We think you need these skills to ace Data Scientist
Some tips for your application 🫡
Tailor Your CV: Make sure your CV highlights your experience with R programming and R Shiny application development. Include specific projects where you've utilized data visualization libraries like ggplot2 or plotly.
Craft a Compelling Cover Letter: In your cover letter, emphasize your statistical analysis skills and your ability to communicate complex data insights to non-technical stakeholders. Mention any relevant experience with machine learning and predictive modeling.
Showcase Your Projects: If you have developed R Shiny applications or worked on data visualization projects, include links or descriptions of these in your application. This will demonstrate your practical skills and creativity.
Highlight Collaboration Experience: Since the role involves working with cross-functional teams, mention any past experiences where you collaborated with others to achieve a common goal. This shows your ability to work well in a team environment.
How to prepare for a job interview at Brio Digital
✨Showcase Your R Shiny Skills
Make sure to highlight your experience with R Shiny applications during the interview. Prepare examples of projects where you've developed interactive dashboards and be ready to discuss the challenges you faced and how you overcame them.
✨Demonstrate Data Visualization Expertise
Since data visualization is a key part of the role, bring along some visualizations you've created using libraries like ggplot2 or plotly. Be prepared to explain your design choices and how they helped convey insights effectively.
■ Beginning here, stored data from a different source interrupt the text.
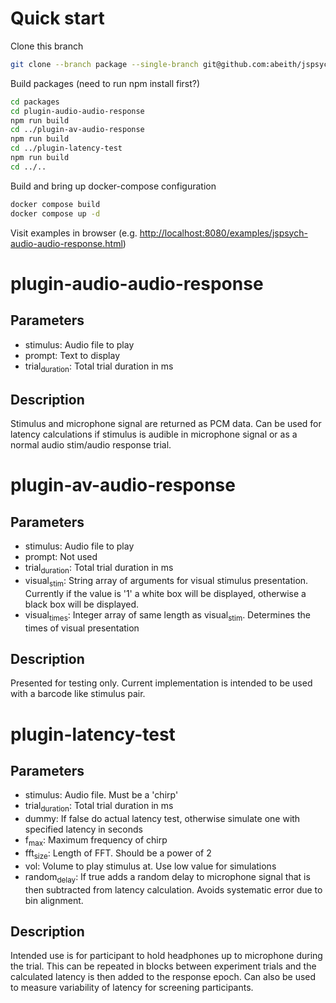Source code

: * Quick start

Clone this branch

#+begin_src sh :eval never
  git clone --branch package --single-branch git@github.com:abeith/jspsych_auditory_toolbox.git
#+end_src

Build packages (need to run npm install first?)

#+begin_src sh :eval never
  cd packages
  cd plugin-audio-audio-response
  npm run build
  cd ../plugin-av-audio-response
  npm run build
  cd ../plugin-latency-test
  npm run build
  cd ../..
#+end_src

Build and bring up docker-compose configuration

#+begin_src sh :eval never
  docker compose build
  docker compose up -d
#+end_src

Visit examples in browser (e.g. [[http://localhost:8080/examples/jspsych-audio-audio-response.html]])

* plugin-audio-audio-response

** Parameters

- stimulus: Audio file to play
- prompt: Text to display
- trial_duration: Total trial duration in ms

** Description

Stimulus and microphone signal are returned as PCM data. Can be used for latency calculations if stimulus is audible in microphone signal or as a normal audio stim/audio response trial.

* plugin-av-audio-response

** Parameters

- stimulus: Audio file to play
- prompt: Not used
- trial_duration: Total trial duration in ms
- visual_stim: String array of arguments for visual stimulus presentation. Currently if the value is '1' a white box will be displayed, otherwise a black box will be displayed.
- visual_times: Integer array of same length as visual_stim. Determines the times of visual presentation

** Description

Presented for testing only. Current implementation is intended to be used with a barcode like stimulus pair.

* plugin-latency-test
 
** Parameters

- stimulus: Audio file. Must be a 'chirp'
- trial_duration: Total trial duration in ms
- dummy: If false do actual latency test, otherwise simulate one with specified latency in seconds
- f_max: Maximum frequency of chirp
- fft_size: Length of FFT. Should be a power of 2
- vol: Volume to play stimulus at. Use low value for simulations
- random_delay: If true adds a random delay to microphone signal that is then subtracted from latency calculation. Avoids systematic error due to bin alignment.

** Description

Intended use is for participant to hold headphones up to microphone during the trial. This can be repeated in blocks between experiment trials and the calculated latency is then added to the response epoch. Can also be used to measure variability of latency for screening participants.
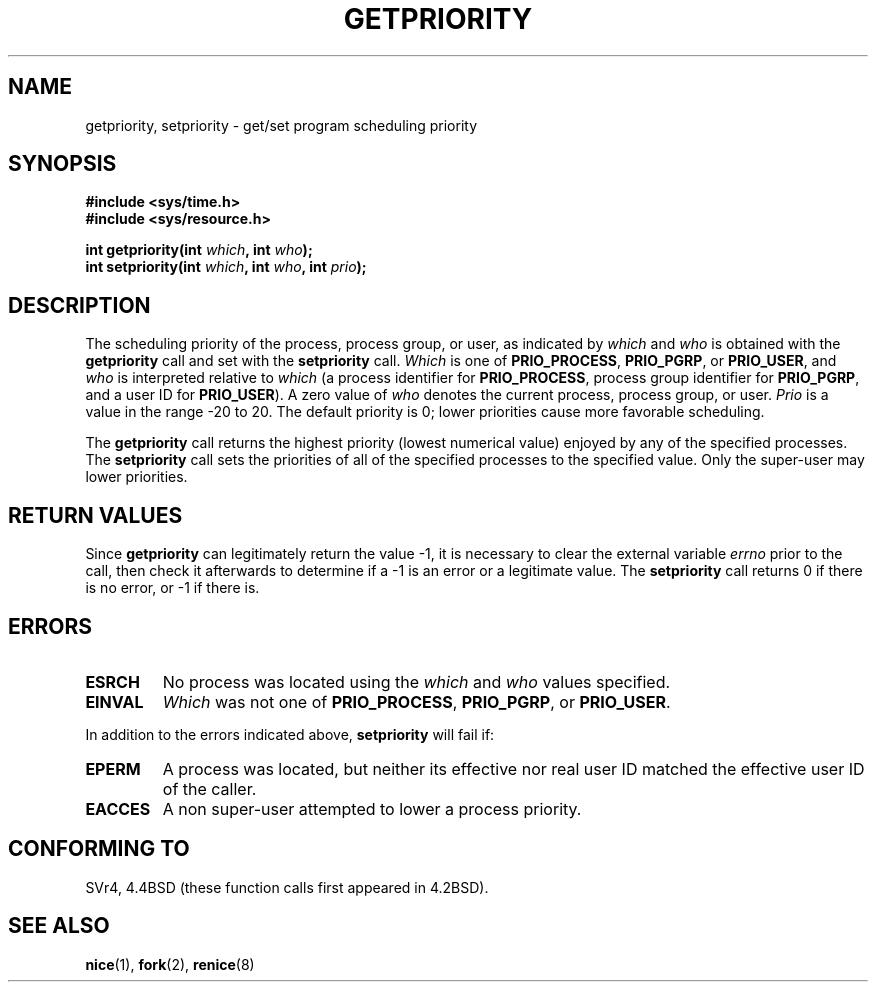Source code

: .\" Copyright (c) 1980, 1991 The Regents of the University of California.
.\" All rights reserved.
.\"
.\" Redistribution and use in source and binary forms, with or without
.\" modification, are permitted provided that the following conditions
.\" are met:
.\" 1. Redistributions of source code must retain the above copyright
.\"    notice, this list of conditions and the following disclaimer.
.\" 2. Redistributions in binary form must reproduce the above copyright
.\"    notice, this list of conditions and the following disclaimer in the
.\"    documentation and/or other materials provided with the distribution.
.\" 3. All advertising materials mentioning features or use of this software
.\"    must display the following acknowledgement:
.\"	This product includes software developed by the University of
.\"	California, Berkeley and its contributors.
.\" 4. Neither the name of the University nor the names of its contributors
.\"    may be used to endorse or promote products derived from this software
.\"    without specific prior written permission.
.\"
.\" THIS SOFTWARE IS PROVIDED BY THE REGENTS AND CONTRIBUTORS ``AS IS'' AND
.\" ANY EXPRESS OR IMPLIED WARRANTIES, INCLUDING, BUT NOT LIMITED TO, THE
.\" IMPLIED WARRANTIES OF MERCHANTABILITY AND FITNESS FOR A PARTICULAR PURPOSE
.\" ARE DISCLAIMED.  IN NO EVENT SHALL THE REGENTS OR CONTRIBUTORS BE LIABLE
.\" FOR ANY DIRECT, INDIRECT, INCIDENTAL, SPECIAL, EXEMPLARY, OR CONSEQUENTIAL
.\" DAMAGES (INCLUDING, BUT NOT LIMITED TO, PROCUREMENT OF SUBSTITUTE GOODS
.\" OR SERVICES; LOSS OF USE, DATA, OR PROFITS; OR BUSINESS INTERRUPTION)
.\" HOWEVER CAUSED AND ON ANY THEORY OF LIABILITY, WHETHER IN CONTRACT, STRICT
.\" LIABILITY, OR TORT (INCLUDING NEGLIGENCE OR OTHERWISE) ARISING IN ANY WAY
.\" OUT OF THE USE OF THIS SOFTWARE, EVEN IF ADVISED OF THE POSSIBILITY OF
.\" SUCH DAMAGE.
.\"
.\"     @(#)getpriority.2	6.9 (Berkeley) 3/10/91
.\"
.\" Modified Sat Jul 24 16:33:19 1993 by Rik Faith <faith@cs.unc.edu>
.\" Modified Mon Jul  1 21:59:57 1996 by Andries Brouwer <aeb@cwi.nl>
.\" Modified Wed Nov  6 03:55:47 1996 by Eric S. Raymond <esr@thyrsus.com>
.TH GETPRIORITY 2 "24 July 1993" "BSD Man Page" "Linux Programmer's Manual"
.SH NAME
getpriority, setpriority \- get/set program scheduling priority
.SH SYNOPSIS
.B #include <sys/time.h>
.br
.B #include <sys/resource.h>
.sp
.BI "int getpriority(int " which ", int " who );
.br
.BI "int setpriority(int " which ", int " who ", int " prio );
.SH DESCRIPTION
The scheduling priority of the process, process group, or user, as
indicated by
.I which
and
.I who
is obtained with the
.B getpriority
call and set with the
.B setpriority
call.
.I Which
is one of
.BR PRIO_PROCESS ,
.BR PRIO_PGRP ,
or
.BR PRIO_USER ,
and 
.I who
is interpreted relative to 
.I which
(a process identifier for
.BR PRIO_PROCESS ,
process group
identifier for
.BR PRIO_PGRP ,
and a user ID for
.BR PRIO_USER ).
A zero value of
.I who
denotes the current process, process group, or user.
.I Prio
is a value in the range \-20 to 20.  The default priority is 0;
lower priorities cause more favorable scheduling.

The
.B getpriority
call returns the highest priority (lowest numerical value)
enjoyed by any of the specified processes.  The
.B setpriority
call sets the priorities of all of the specified processes
to the specified value.  Only the super-user may lower priorities.
.SH "RETURN VALUES"
Since
.B getpriority
can legitimately return the value \-1, it is necessary
to clear the external variable
.I errno
prior to the
call, then check it afterwards to determine
if a \-1 is an error or a legitimate value.
The
.B setpriority
call returns 0 if there is no error, or
\-1 if there is.
.SH ERRORS
.TP
.B ESRCH
No process was located using the 
.I which
and
.I who
values specified.
.TP
.B EINVAL
.I Which
was not one of
.BR PRIO_PROCESS ,
.BR PRIO_PGRP ,
or
.BR PRIO_USER .
.PP
In addition to the errors indicated above,
.B setpriority
will fail if:
.TP
.B EPERM
A process was located, but neither its effective nor real user
ID matched the effective user ID of the caller.
.TP
.B EACCES
A non super-user attempted to lower a process priority.
.SH CONFORMING TO
SVr4, 4.4BSD (these function calls first appeared in 4.2BSD).
.SH "SEE ALSO"
.BR nice (1),
.BR fork (2),
.BR renice (8)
✨Prepare for Technical Questions
Expect technical questions related to statistical analysis, machine learning, and data manipulation. Brush up on these topics and be ready to discuss your approach to solving complex data problems.
✨Communicate Clearly with Non-Technical Stakeholders
Since you'll need to present findings to non-technical stakeholders, practice explaining complex concepts in simple terms. This will demonstrate your ability to bridge the gap between data science and business needs.